Dan Simmons - Pieśń bogini Kali

Nie mogę się niestety nazwać pełnoprawną fanką Simmonsa, ponieważ większość jego twórczości jeszcze przede mną, natomiast Hyperion i jego kontynuacja szturmem zdobyły moje serduszko i awansowały na listę najlepszych książek, jakie zdarzyło mi się czytać. Dlatego, gdy tylko dowiedziałam się o nowym wydaniu debiutanckiej powieści autora, wiedziałam, że jest to pozycja, obok której nie będę w stanie przejść obojętnie!

Kilka lat temu Das, jeden z najznamienitszych indyjskich poetów, zaginął bez wieści i wkrótce został uznany za zmarłego. Jednak nagle pojawia się informacja o poemacie, który... prawdopodobnie jest pisany jego ręką. Robert Luczak wyrusza wraz z rodziną do Kalkuty, by zdobyć prawa do publikacji utworu w amerykańskim czasopiśmie. Przy okazji zamierza również napisać artykuł o swojej podróży i "śledztwie", które ma na celu odkryć, czy sławny poeta naprawdę powstał z martwych, czy może ktoś się za niego podszywa. Luczak nie wie jeszcze, że zadanie okaże się dużo trudniejsze, niż się spodziewał, ani że Kalkuta lat 70. jest nieprzyjaznym miejscem, w którym wciąż sprawują władzę starzy bogowie.

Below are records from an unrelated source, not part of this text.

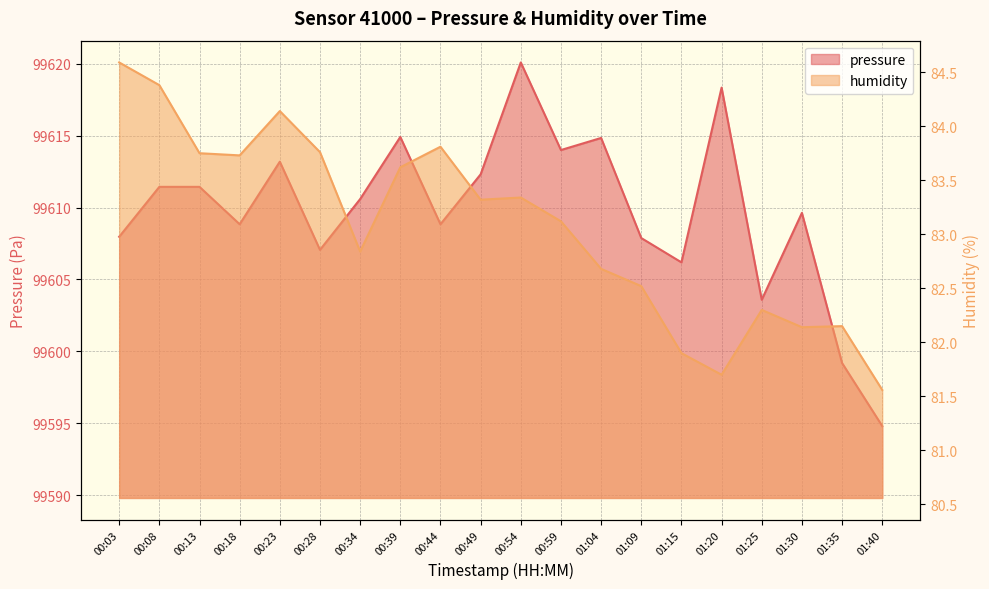

Reading left to right, transcribe all the data shown in this chart.

pressure: 00:03=99608.0	00:08=99611.4	00:13=99611.4	00:18=99608.8	00:23=99613.2	00:28=99607.1	00:34=99610.6	00:39=99614.9	00:44=99608.8	00:49=99612.3	00:54=99620.1	00:59=99614.0	01:04=99614.8	01:09=99607.9	01:15=99606.2	01:20=99618.3	01:25=99603.6	01:30=99609.6	01:35=99599.2	01:40=99594.8
humidity: 00:03=84.6	00:08=84.4	00:13=83.8	00:18=83.7	00:23=84.1	00:28=83.8	00:34=82.8	00:39=83.6	00:44=83.8	00:49=83.3	00:54=83.3	00:59=83.1	01:04=82.7	01:09=82.5	01:15=81.9	01:20=81.7	01:25=82.3	01:30=82.1	01:35=82.2	01:40=81.6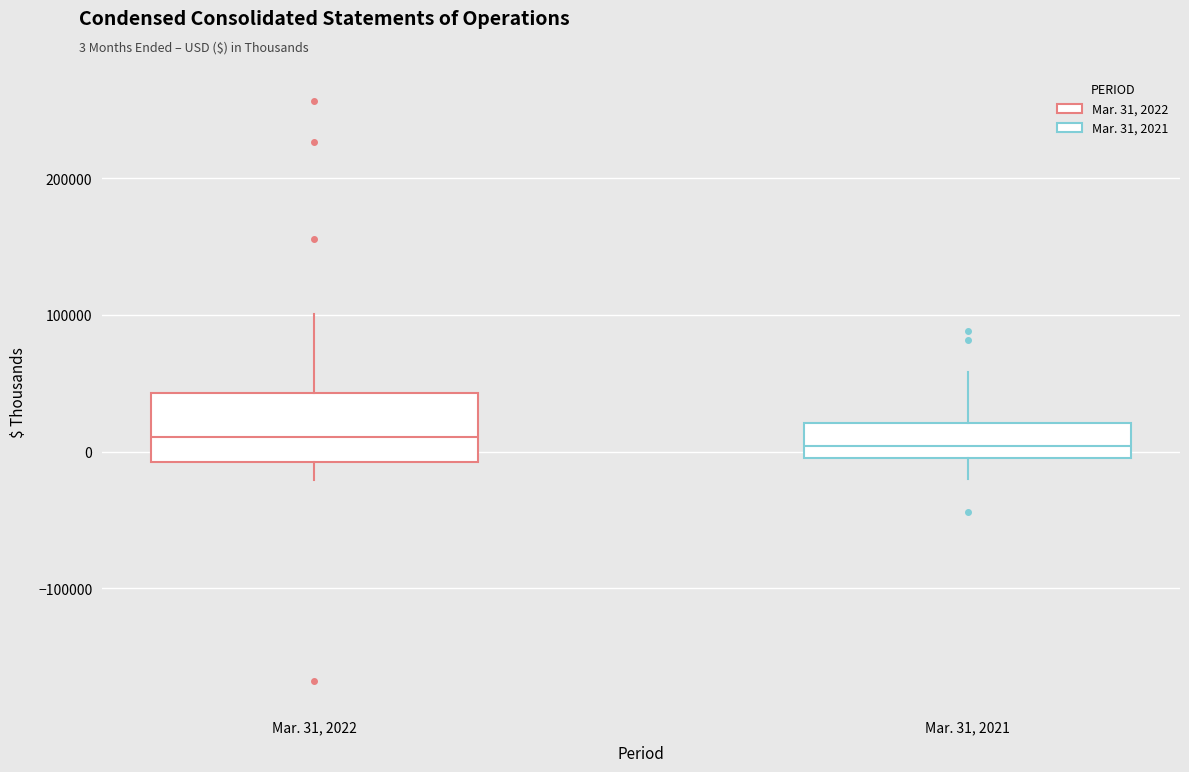

Reading left to right, read every box against the y-axis: the position of its median line, the range the box covers, and the ends of its whiskers. The values are not printed on the chart, so give them approximately, as read against the axis.

Mar. 31, 2022: median 10000, box -10000 to 40000, whiskers -20000 to 100000
Mar. 31, 2021: median 0 (just above the box's lower edge), box 0 to 20000, whiskers -20000 to 60000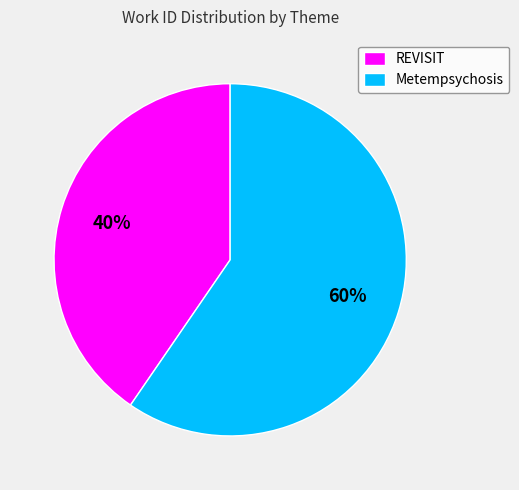

What percentage is the Metempsychosis slice, to the nearest percent?

60%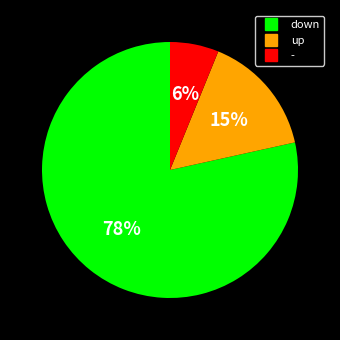

To the nearest percent, what is the difference between the up and - slice percentages?

9%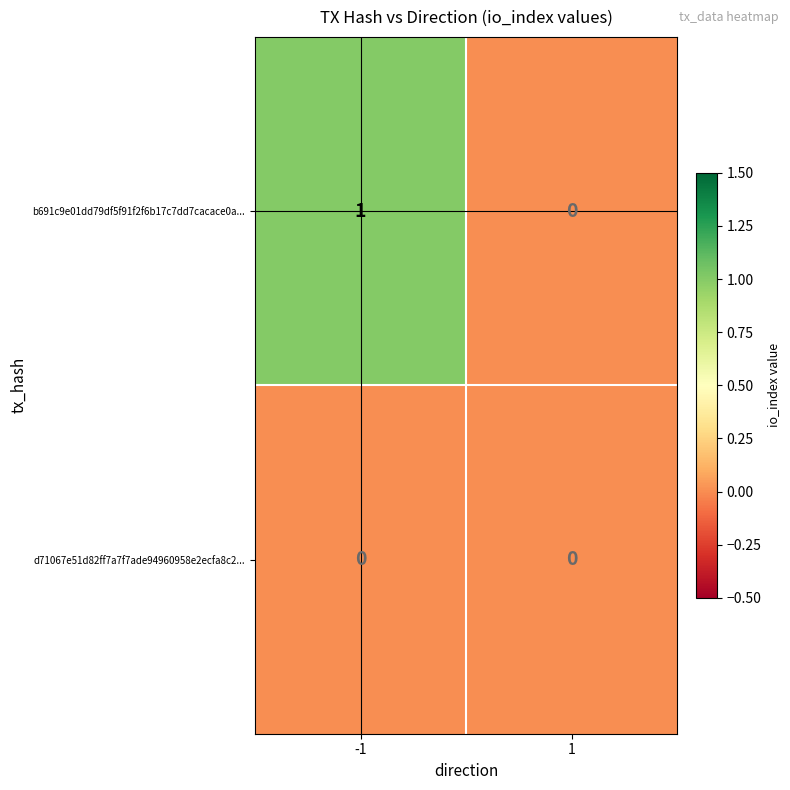

Count the number of data series in this chart.

2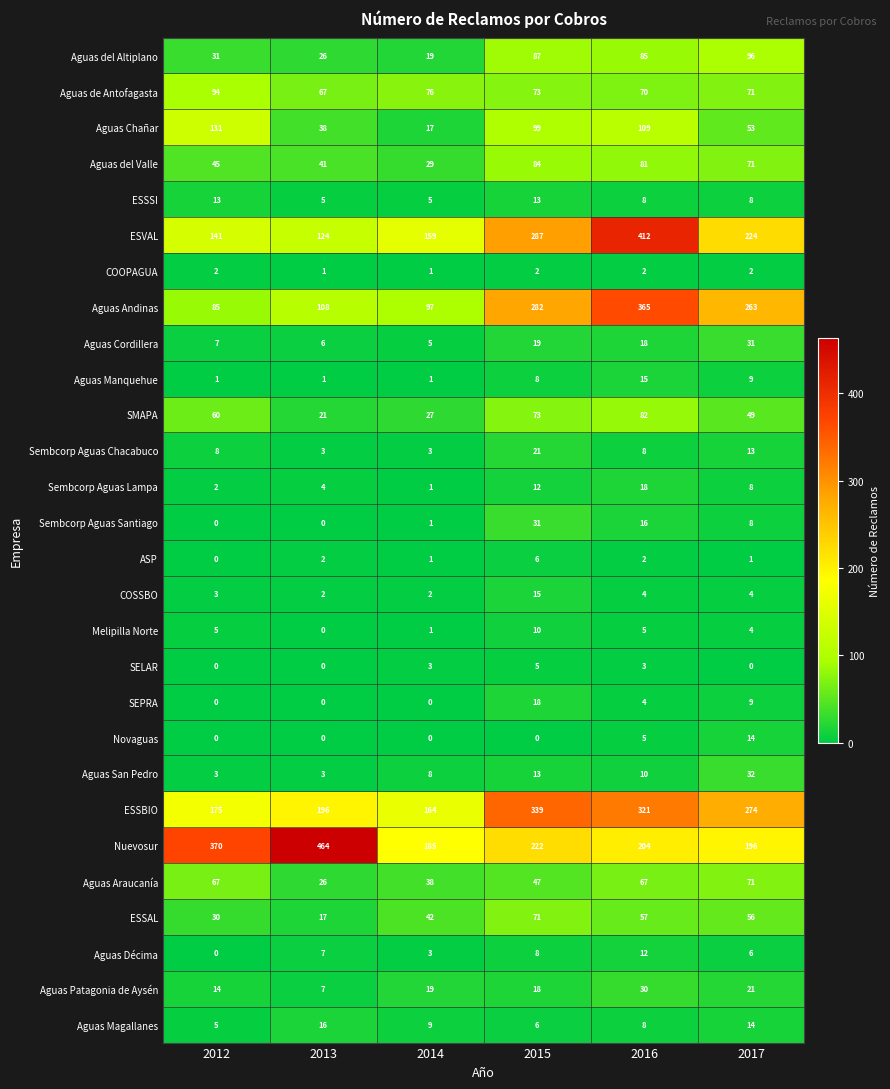

What is the maximum value shown in the chart?

464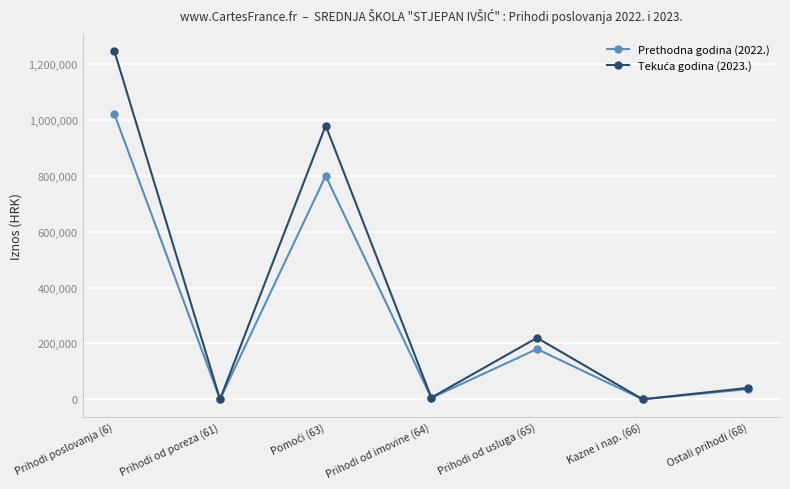

What position from the left is Prihodi poslovanja (6)?

1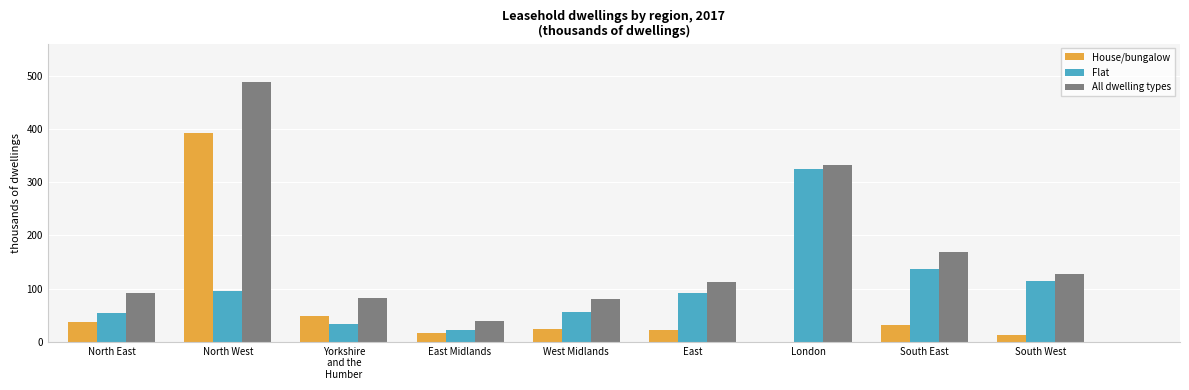

Which category has the highest value in the House/bungalow series?

North West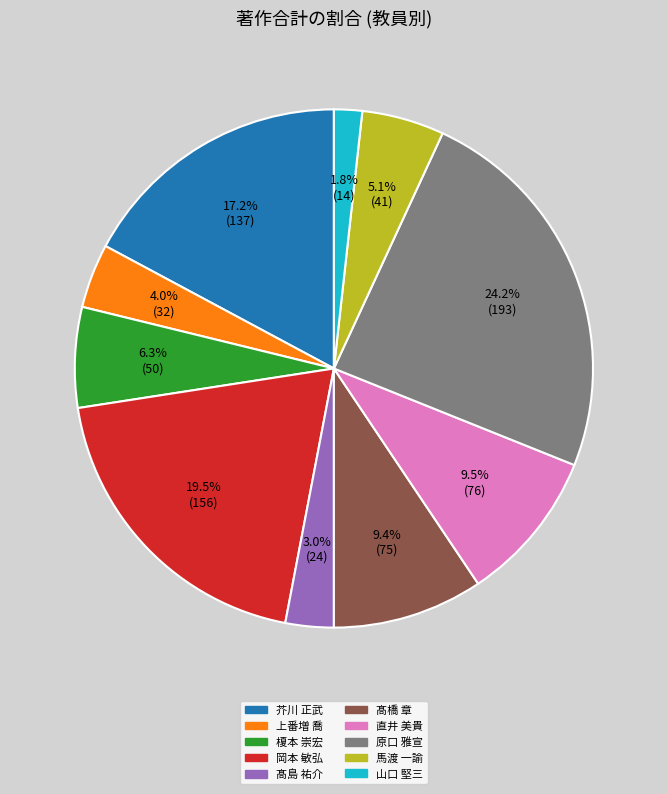

Count the number of slices in the pie.

10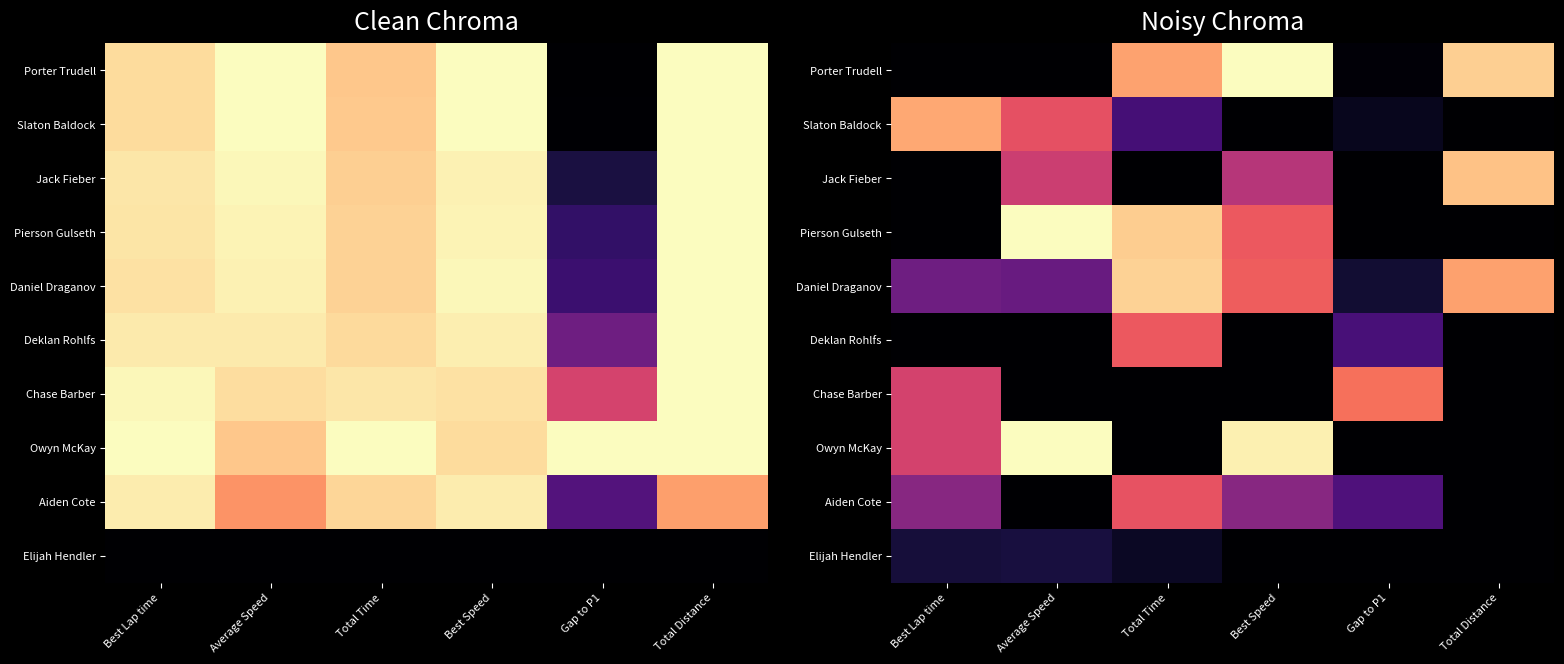

The value of Slaton Baldock at Best Lap time is 0.8. True or false?

True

Pierwszym, co przyciąga naszą uwagę w Pieśni bogini Kali, są niesamowicie obrazowe opisy miasta - Simmons wie, jak odpowiednio przedstawić miejsce akcji, by oddać jego niepokojący klimat. Pióro autora kreśli przed nami obrazy ludzi brodzących w śmieciach, wszechobecnego brudu, agresji, biedy, rozpadających się budynków i baraków, w których na porządku dziennym zdarzają się przerwy w dostawach prądu (w miejscach, gdzie w ogóle czasem jest prąd), wiecznego zgiełku i chaosu. Wszystko to doprawione zostało dawką wierzeń, przesądów i innych ciekawych aspektów indyjskiej kultury oraz historii, które tylko zachęcają do tego, żeby dowiedzieć się więcej na własną rękę.

Równie intrygująco prezentują się w powieści elementy horroru. Czy można w ogóle wybrać w tym celu postać lepszą od "Najgroźniejszej z Wcieleń, Pożeraczki Dusz, Straszliwej Żony Śiwy"? Przecież już sam opis bogini Kali brzmi zachwycająco (jeśli cieszą Was mroczne, makabryczne motywy - a zakładam, że tak właśnie jest)! A jakby nie wystarczył sam fakt, że wizje Simmonsa są niesamowicie sugestywne i mrożące krew w żyłach, to autor uderzył jeszcze w tony, które szczególnie do mnie przemawiają i najbardziej przerażają - do tego stopnia, że gdy skończyłam czytać książkę w nocy, bałam się, że w każdym ciemnym kącie zaraz pojawi się makabryczna postać Kali! Nawet teraz, kiedy na nowo widzę jej obraz przed oczami, znowu zaczynam czuć ten sam niepokój!

W Pieśni widoczny jest również motyw, który bardzo u Simmonsa lubię - mianowicie opowieść w opowieści. Autor potrafi snuć historie tak wciągające, że czytelnik czuje się, jakby to on sam siedział przed opowiadającym je bohaterem i słuchał relacji z jego ust. I tak jest także tutaj! Gdy jedna z postaci zaczęła swoją historię, po prostu nie mogłam się od niej oderwać!

Jeśli chodzi o samych bohaterów, to autor niestety nie poświęca zbyt wiele czasu na ich kreację, natomiast uważam, że Amrita, żona Luczaka, jest bardzo ciekawą postacią, a jej uwagi i rozmowy z głównym bohaterem są niesamowicie błyskotliwe i przyjemne.

Mimo że Pieśń bogini Kali jest debiutem Simmonsa, już tutaj czuć charakterystyczną dla niego manierę pisania, widać smykałkę, z jaką buduje duszną, ciasno oplatającą czytelnika atmosferę, i wyjątkowy sposób, w który prowadzi zarówno główną historię, jak i opowieść w opowieści. Co prawda nie mogę się pozbyć wrażenia, że czasami brakowało tu czegoś... więcej, a historia wydaje się trochę niedokończona, ale wciąż jest to powieść, którą mogę z czystym serduszkiem polecić zarówno w pełni ukształtowanym, jak i przyszłym fanom Simmonsa (zakładam, że nie będzie to jedyna jego książka, po którą sięgniecie!).